11 1/2 Thatcher St. Boston, MA 10002 (map); pizzeriaregina.com
Pizza style: Thin crust pizza, with a crunchy, crisp exterior and tender crumb
Oven type: Brick oven from 1888
The skinny: Skip the topping laden pies and stick with a classic cheese for the ultimate Regina's experience.
Price: Cheese 10-inch, $8.75, Margherita 10-inch, $10.99 , Sausage Caciatore 10-inch, $11.99
Bostonians have been calling the North End home longer than any other neighborhood in the city. Colonists first started setting down their roots there in 1630. So it should come as no surprise that one of the oldest operating ovens is situated in the compact winding streets of Boston's "Little Italy". The brick oven at Pizzeria Regina on Thacher Street was built in 1888, but has been used exclusively for firing pizzas since 1926, and under the proprietary control of the Polcari family for three generation. That makes Regina the oldest pizzeria in the city, and at the top of the list for oldest in the country.
The Regina's empire now includes 22 locations that range from sit down restaurants to food court outlets. However, despite the company line that they maintain absolute product consistency across all their stores, many claim that none of the satellites can hold a candle to the original. And it's for that reason that locals and tourists alike flock to the original North End location.
On any given day, even a week night in August (as I recently found out), a line out the door and down the block is not an uncommon sight at Regina's. For the tourists, Regina's offers a real Boston experience, in a Little Italy setting where you actually hear Italian being shouted out by old men on opposite street corners, and there is a concentration of restaurants and cafes that is more like a European neighborhood than an American one. And while Boston houses two of the oldest pizzerias in the country, the lack of real pizza culture and pizza identity means that locals divide up family pizza night between Regina's and longstanding rival, Santarpio's (reviewed here). In order to understand what Boston pizza looks like, beyond the multitude of mediocre Greek pizzerias carrying the "house of" moniker, a trip to Regina's is a must.
The crusts here are thin, but not New York slice joint thin. At its puffiest points, the end crust lift is under an inch high. Regina's antique gas-fueled oven* burns between 800-900 degrees, contributing to the extra crisp exterior. From tip to end, the bottom of the slice is sturdy and stiff, like it's standing at attention. The pies can handle any manner of toppings—which I know since I put these crusts to the test by ordering the Sausage Caciatore.

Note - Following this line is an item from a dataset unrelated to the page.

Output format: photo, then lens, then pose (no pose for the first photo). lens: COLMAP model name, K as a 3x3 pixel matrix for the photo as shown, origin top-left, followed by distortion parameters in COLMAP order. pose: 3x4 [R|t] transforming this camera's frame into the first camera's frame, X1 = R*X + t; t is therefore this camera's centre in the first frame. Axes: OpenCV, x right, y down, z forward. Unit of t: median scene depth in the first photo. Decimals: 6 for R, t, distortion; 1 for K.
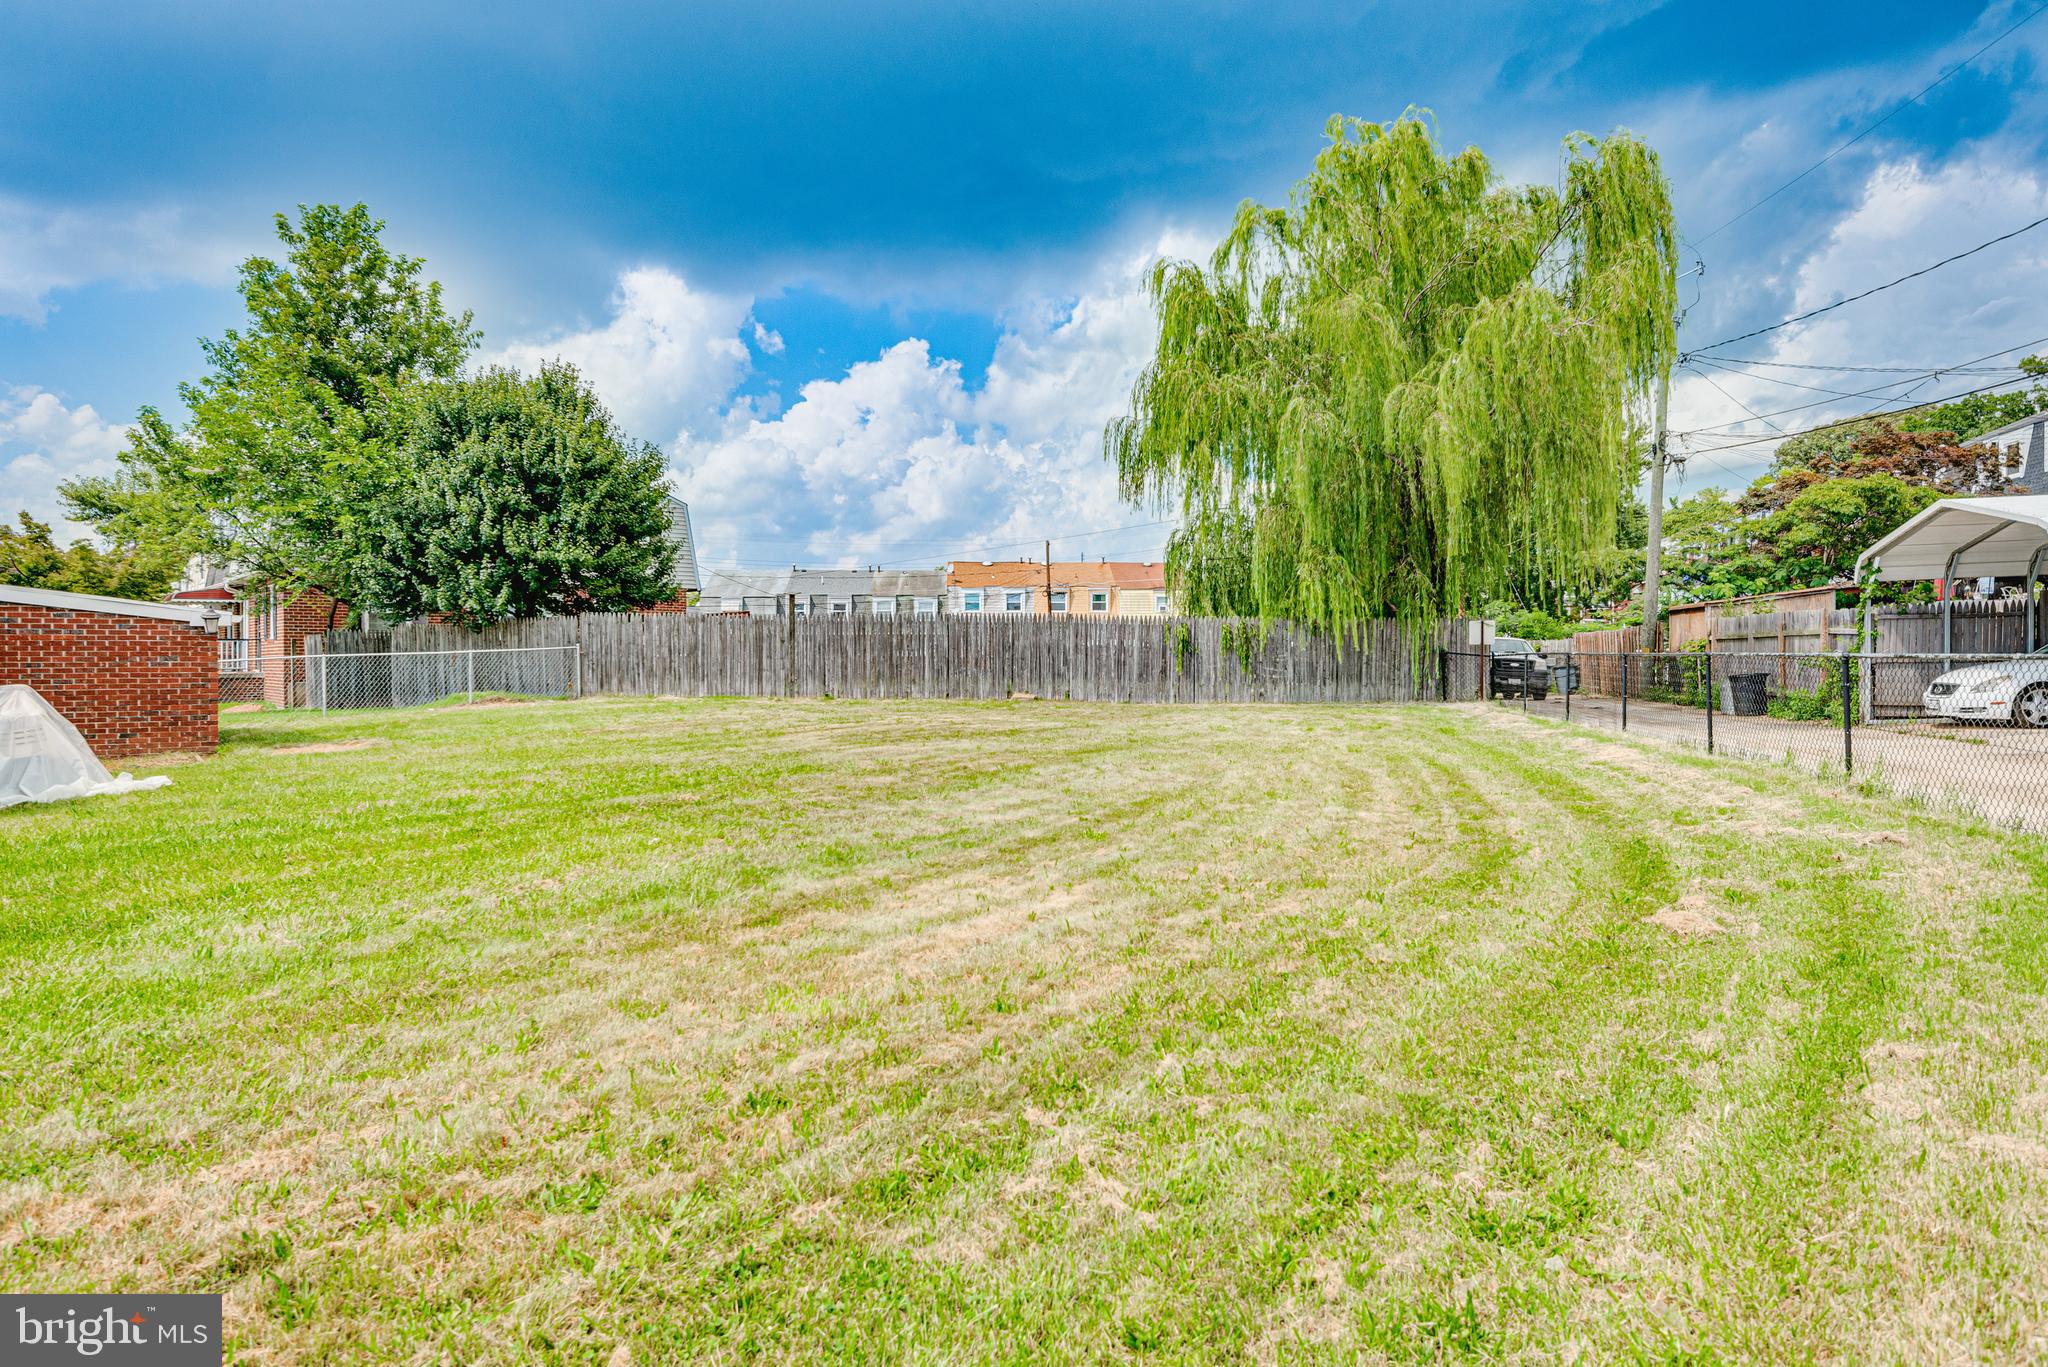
lens RADIAL K [[1219.0, 0, 1024.0], [0, 1219.0, 683.5], [0, 0, 1]] dist [0.038606, -0.024802]
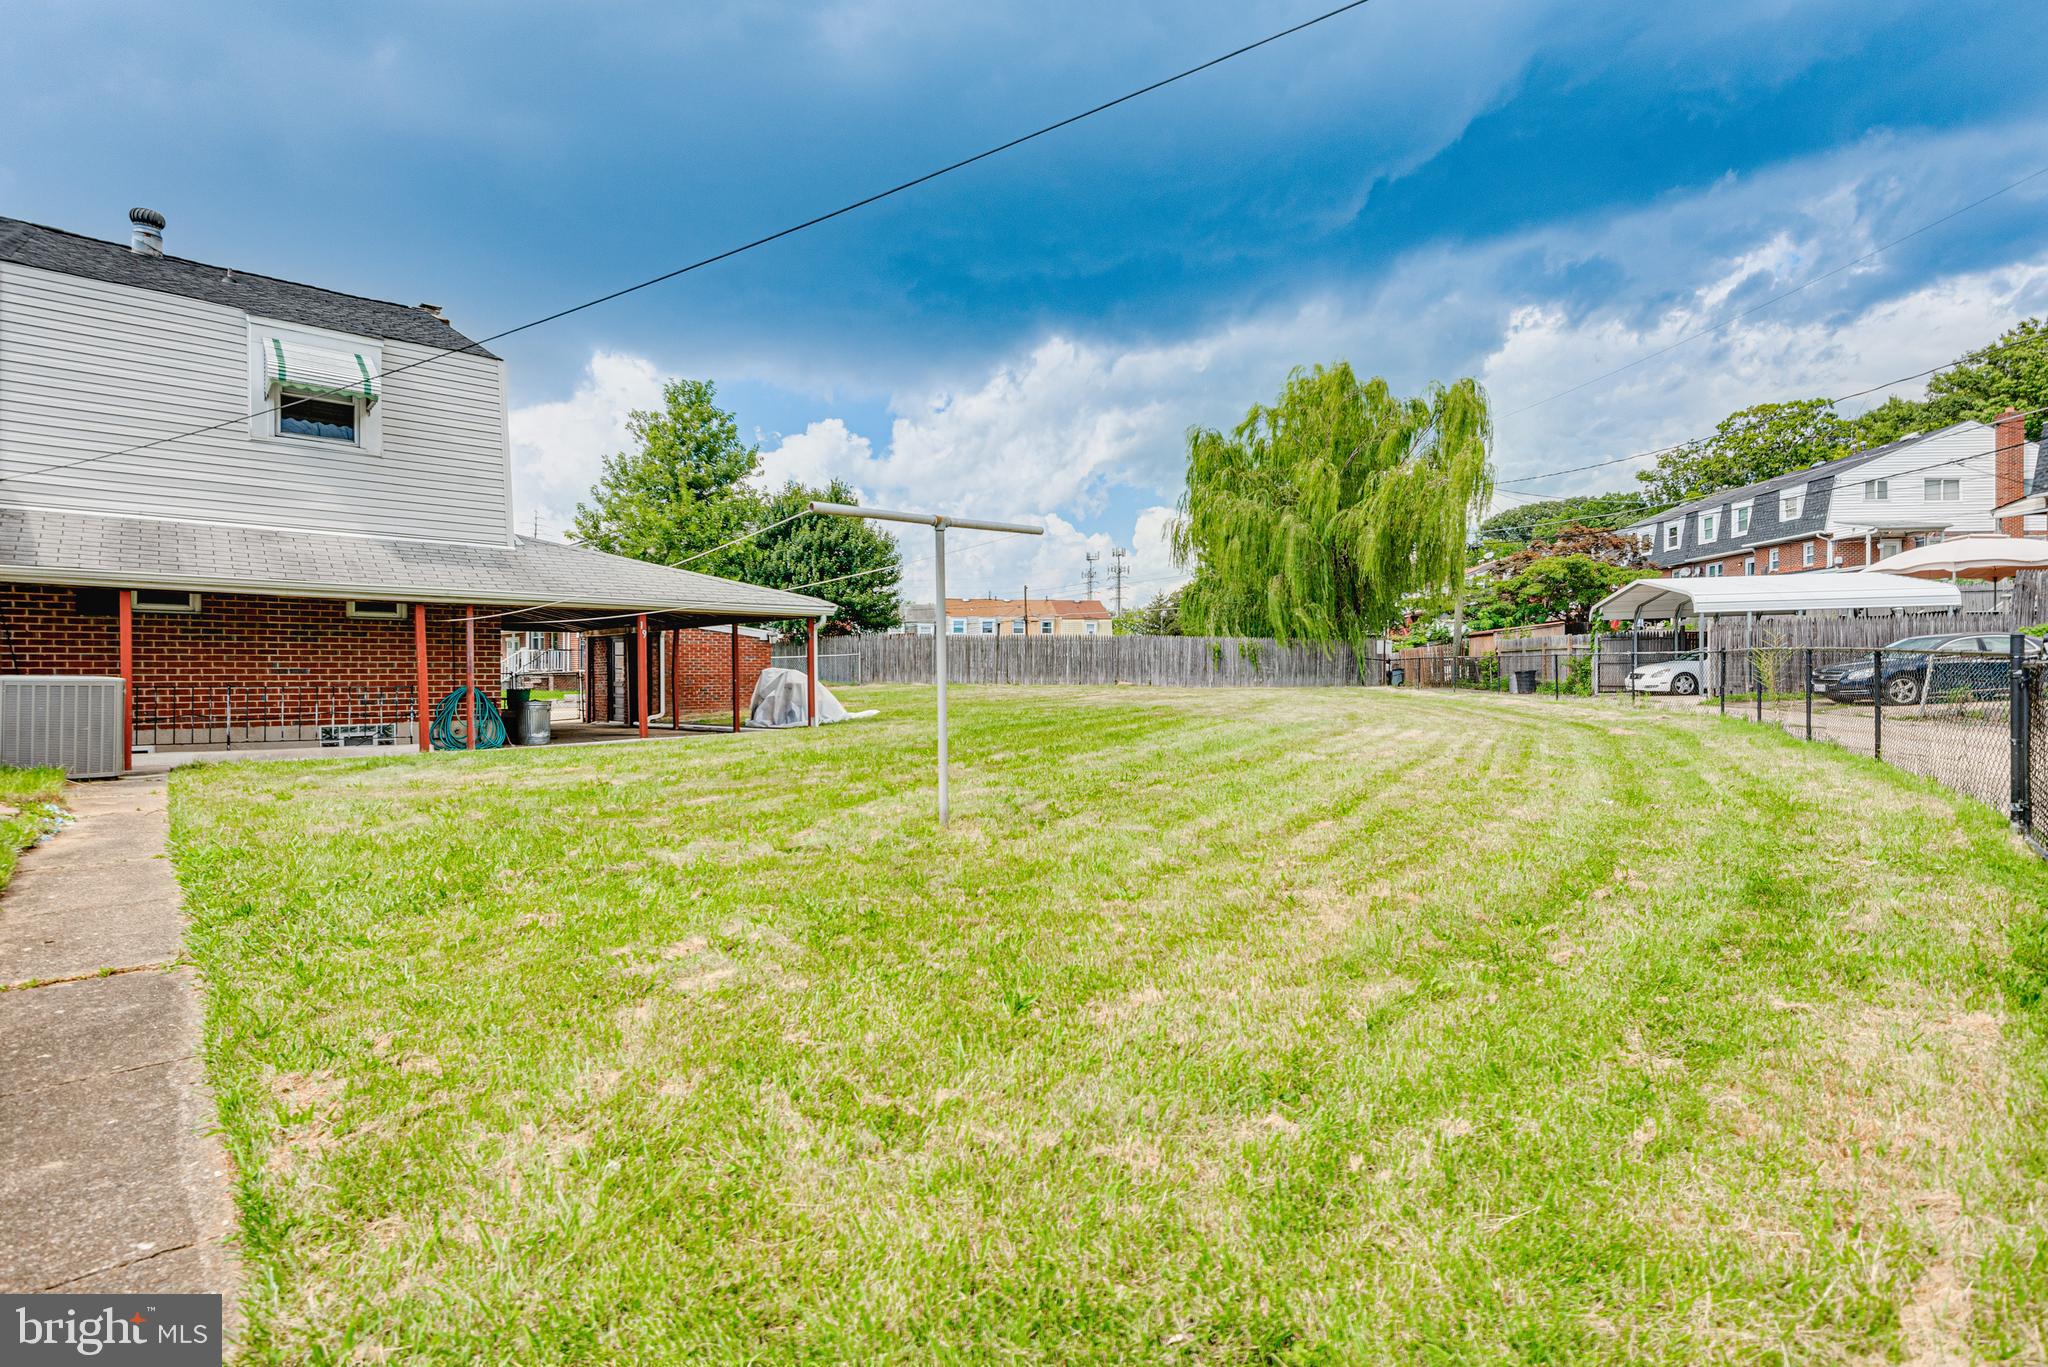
lens RADIAL K [[935.8, 0, 1010.4], [0, 935.8, 677.3], [0, 0, 1]] dist [0.028760, -0.023639]
pose [[0.995132, 0.000169, 0.098552, -0.286796], [0.001090, 0.999919, -0.012716, 0.018157], [-0.098546, 0.012762, 0.995051, -0.283684]]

*The oven was originally fueled by coal, but had to be changed to gas in accordance with city code.
Regina's makes their own sausage. It's rife with fennel flavor, and despite being served on the pies in slices (which usually results in pork that's dried out), rather than crumbled, it maintains its moisture. In addition to the house sausage, the Caciatore comes with onion and bell peppers. I typically avoid bell peppers on pie because they tend to override the other flavors. But on recommendation of our waitress to try the Caciatore, I looked at it as a good opportunity to see how the other components would fair alongside the peppers. Sliced thick, the vegetables were too watery and added too much weight, so it only served to confirm my reasons for avoiding bell peppers on pies. Next time I want sausage on a pie at Regina's, I'll stick with a straight sausage pie.
Margheritas aren't really meant to be ordered at places like Regina's. Instead of getting pools of fresh mozzarella, you will end up with pies blanketed in the aged, shredded version. And there is absolutely nothing wrong with that. All I am saying is, save the Margherita for a Neapolitan place. It's not a pizza parlor pie, in my opinion. Getting a little fresh basil is great, but a deeper soul satisfying gratification comes from ordering the right pie at the right place. In the case of Regina's, that's a straight up cheese.

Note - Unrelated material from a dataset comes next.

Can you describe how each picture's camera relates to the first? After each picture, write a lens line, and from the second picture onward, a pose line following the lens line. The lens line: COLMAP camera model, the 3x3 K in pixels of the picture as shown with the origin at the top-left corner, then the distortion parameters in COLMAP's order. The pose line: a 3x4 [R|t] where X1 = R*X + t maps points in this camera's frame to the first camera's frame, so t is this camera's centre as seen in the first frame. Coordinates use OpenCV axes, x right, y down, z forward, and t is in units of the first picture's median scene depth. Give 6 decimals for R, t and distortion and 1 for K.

In the whole pie category, Regina's makes my favorite cheese pizza in Boston. What makes it so great? The cheese highlights the best of what Regina's has going on. The crust is all about the texture, stiff and crisp, with a nice tender interior and subtle wheaty flavor. Sitting atop of that is a perfectly melded fusion of sauce and cheese. They achieve this pizza alchemy by mixing Romano into the sauce, instead of sprinkling it on top. The result is added tang and bite to their already vibrant, fresh sauce, and the smooth, creamy texture of whole milk mozzarella cheese, instead of the leathery top that could form if the Romano was reserved to add at the end.
Pizzeria Regina's is proud of the fact that they are Boston's original pizzeria, and in turn Boston should be proud to be home to a place like Regina's. Although I didn't cut my pizza teeth on their pies, if I were to pick one pizzeria to be Boston's pizza poster child, I'd say Regina's would be the number one contender.